05.10.06 – By Colin Maitland: I have a photo on my lounge wall that shows the MSG ring in 1947, I believe, with Arnold Raymond Cream standing over a stricken Joseph Barrow, the front rows, packed with famous faces from crooners to Mafiosi, flushed with excitement. Barrow got up to win that fight of course, but met an inglorious end a few years later when he was knocked right out of the ring by Rocco Francis Marchegiano.
OK, I’m being smug without the slightest justification. I imagine every boxing fan knows that Mr Cream was actually Jersey Joe Walcott, Barrow was, of course, Joe Louis and Rocco was Rocky, of the Marciano variety.
Trying to name every boxer who’s selected a ‘nom de punch’ would be nearly impossible – and stupendously boring even if one could and it’s probably easier to pick out the fighters who stuck to their real names. But there are some name-change examples that are worth pointing out, if only to wonder why they did it.

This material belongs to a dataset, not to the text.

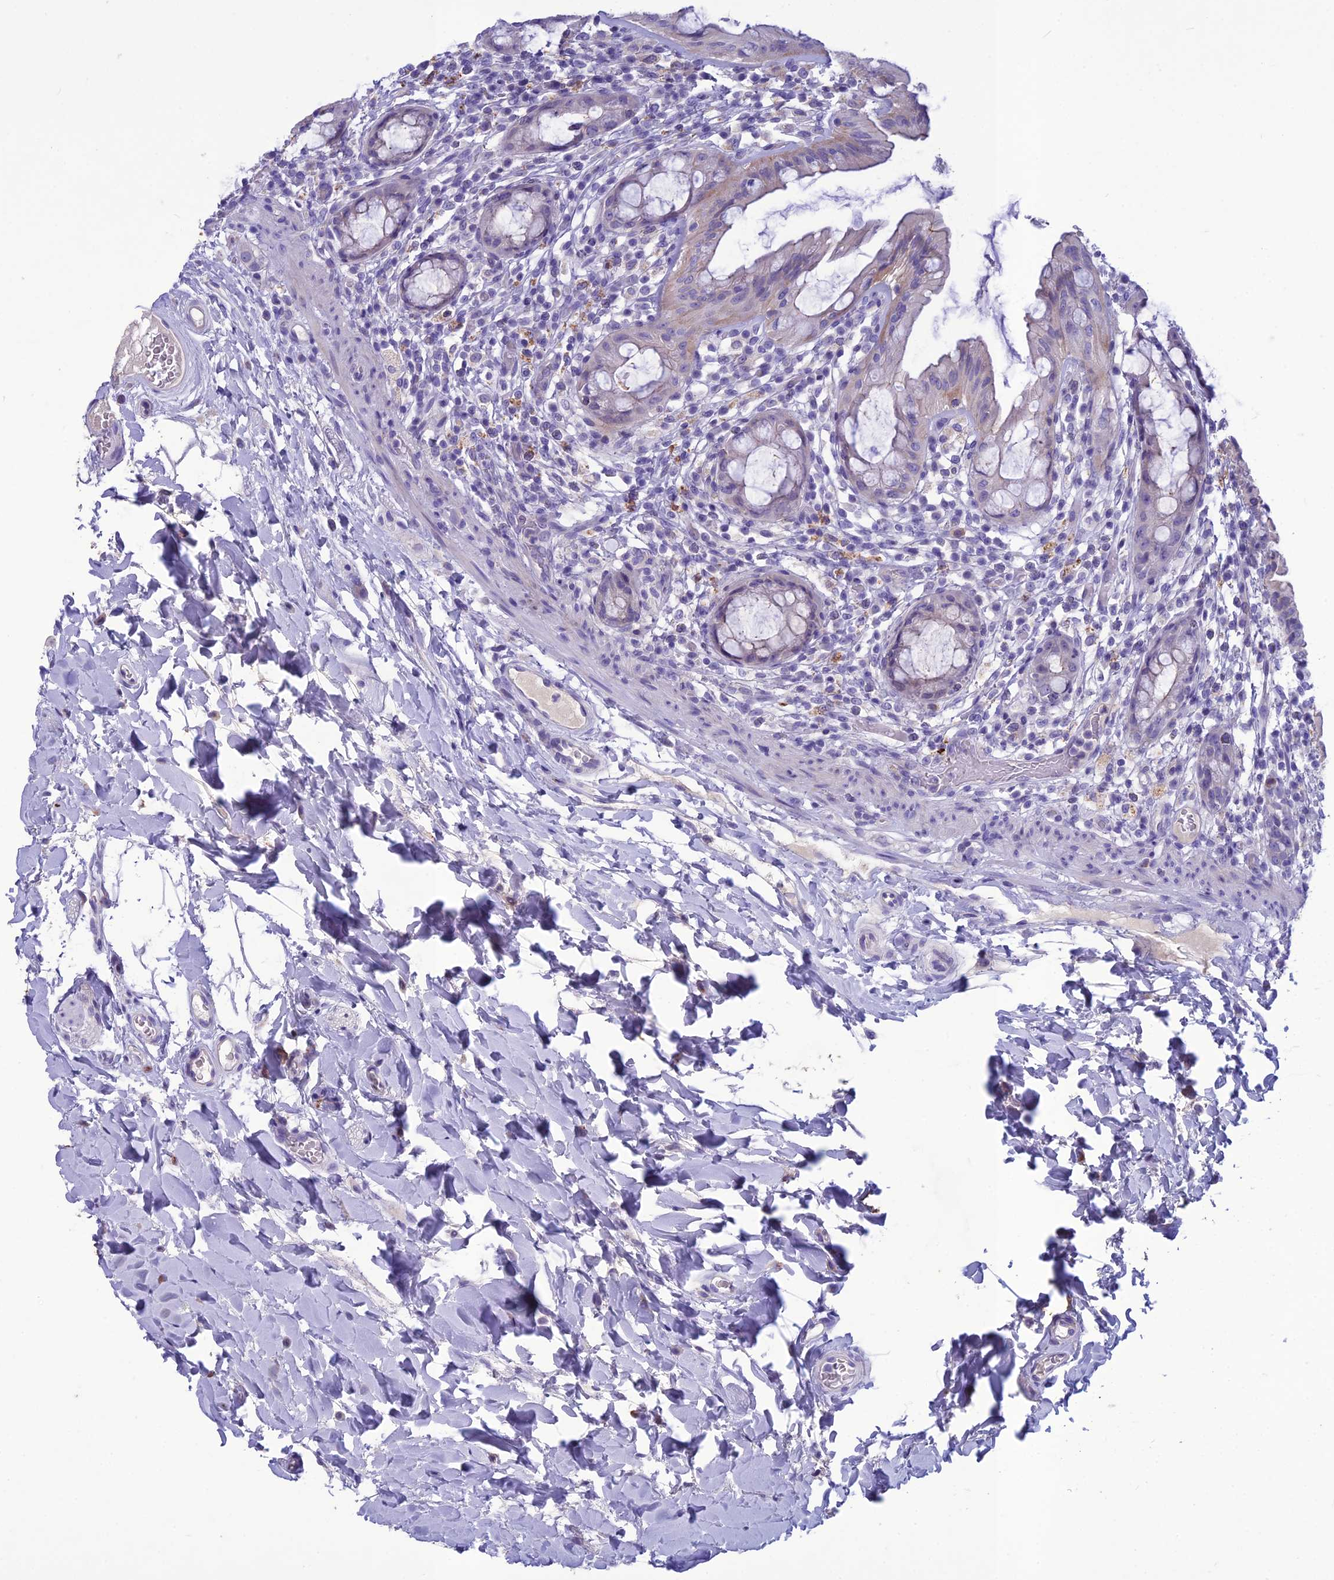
{"staining": {"intensity": "weak", "quantity": "<25%", "location": "cytoplasmic/membranous"}, "tissue": "rectum", "cell_type": "Glandular cells", "image_type": "normal", "snomed": [{"axis": "morphology", "description": "Normal tissue, NOS"}, {"axis": "topography", "description": "Rectum"}], "caption": "A histopathology image of rectum stained for a protein shows no brown staining in glandular cells.", "gene": "IFT172", "patient": {"sex": "female", "age": 57}}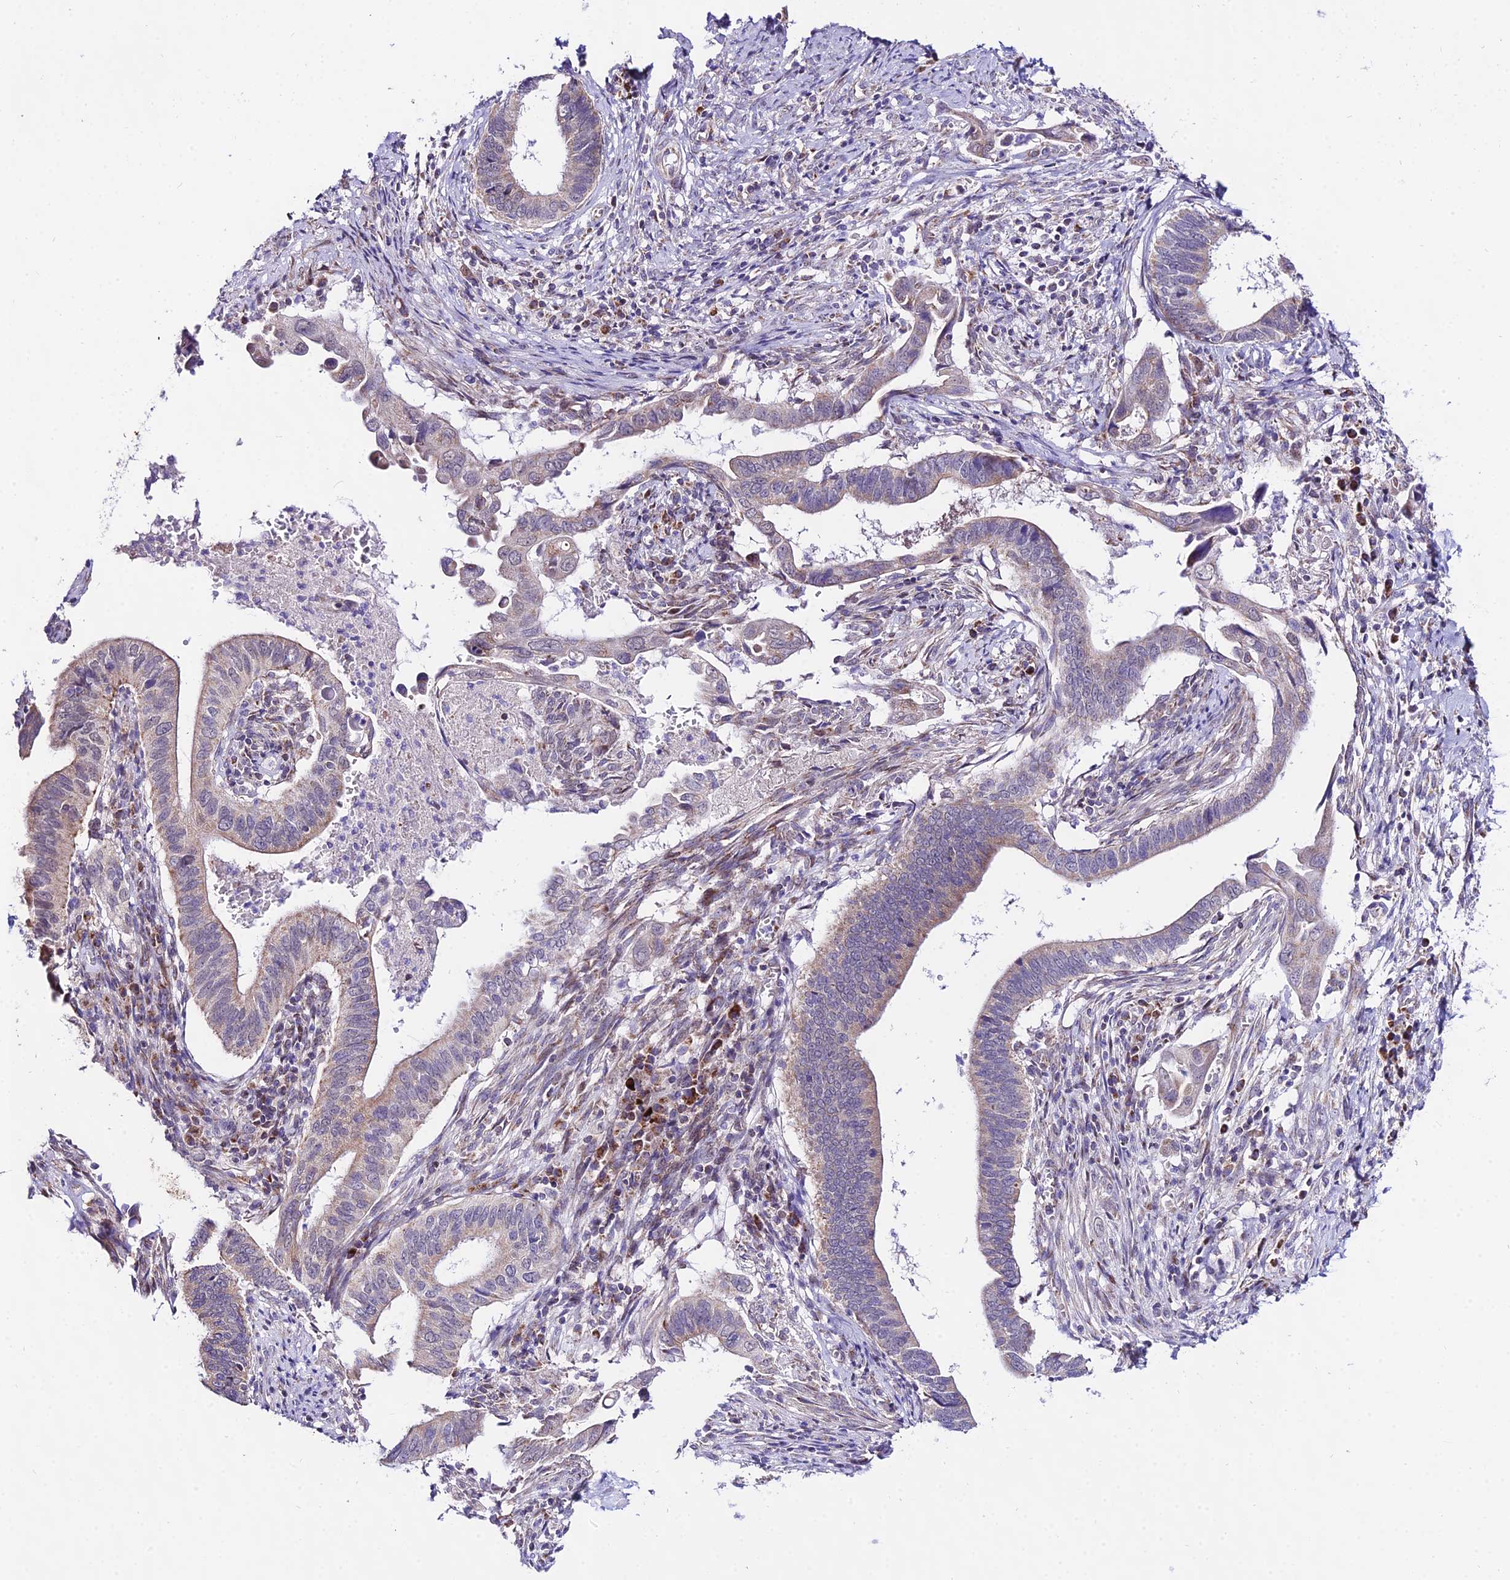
{"staining": {"intensity": "weak", "quantity": "<25%", "location": "cytoplasmic/membranous"}, "tissue": "cervical cancer", "cell_type": "Tumor cells", "image_type": "cancer", "snomed": [{"axis": "morphology", "description": "Adenocarcinoma, NOS"}, {"axis": "topography", "description": "Cervix"}], "caption": "This is an immunohistochemistry histopathology image of human cervical adenocarcinoma. There is no expression in tumor cells.", "gene": "ATP5PB", "patient": {"sex": "female", "age": 42}}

For some, it was a question of playing down their heritage. In an era when Irish boxers were more popular than Jewish ones, Hyman Gold’s re-birth as ‘Oakland Jimmy Duffy’ and Arthur Lieberman’s choice of ‘Artie O’Leary’ make a kind of commercial sense. Likewise Vincent Scheer’s switch to ‘Mushy Callahan’ who was Junior Welterweight Champion from 1926-30.
Jacob Finkelstein became Welterweight Champ ‘Jackie Fields’ and Gerhard Steffen changed into ‘Willie Ritchie’ and captured the Lightweight title.
But Jewish names came back into fashion eventually, which surely is why Charles Green fought as ‘Charley Phil Rosenberg’, Bantamweight Champion from 1925-27.
I suspect though that for most boxers who adopted a different ring identity the reason wasn’t ethnicity – it was simply taking a name that rolled off the tongue and fitted on the ring robe. Would history, never mind promoters, have dealt kindly with a boxer named Joseph Paul Zukauskas?
I think not. He found fame instead as ‘Jack Sharkey’. Anthony Zaleski hasn’t nearly the cachet of ‘Tony Zale’ and Maximilian Adelbert Baer simply had to become ‘Max’! Best of all is surely Gugliermo Papaleo; that tongue-twister became the legendary ‘Willie Pep’.
Just two more examples: ‘Rocky Graziano’ was born Thomas Rocco Barbella but I’ve always wondered why he thought that Graziano was aesthetically and commercially better than Barbella?
Then there’s Norman Selby. He became Welterweight Champion in 1898 as ‘Kid McCoy’ and many historians believe that the phrase “the real McCoy” was first used by him to set himself apart from all the other McCoys who plied their trade in the boxing ring. Whether that’s true or not, at least we still remember him and for most boxers that might be quite good enough.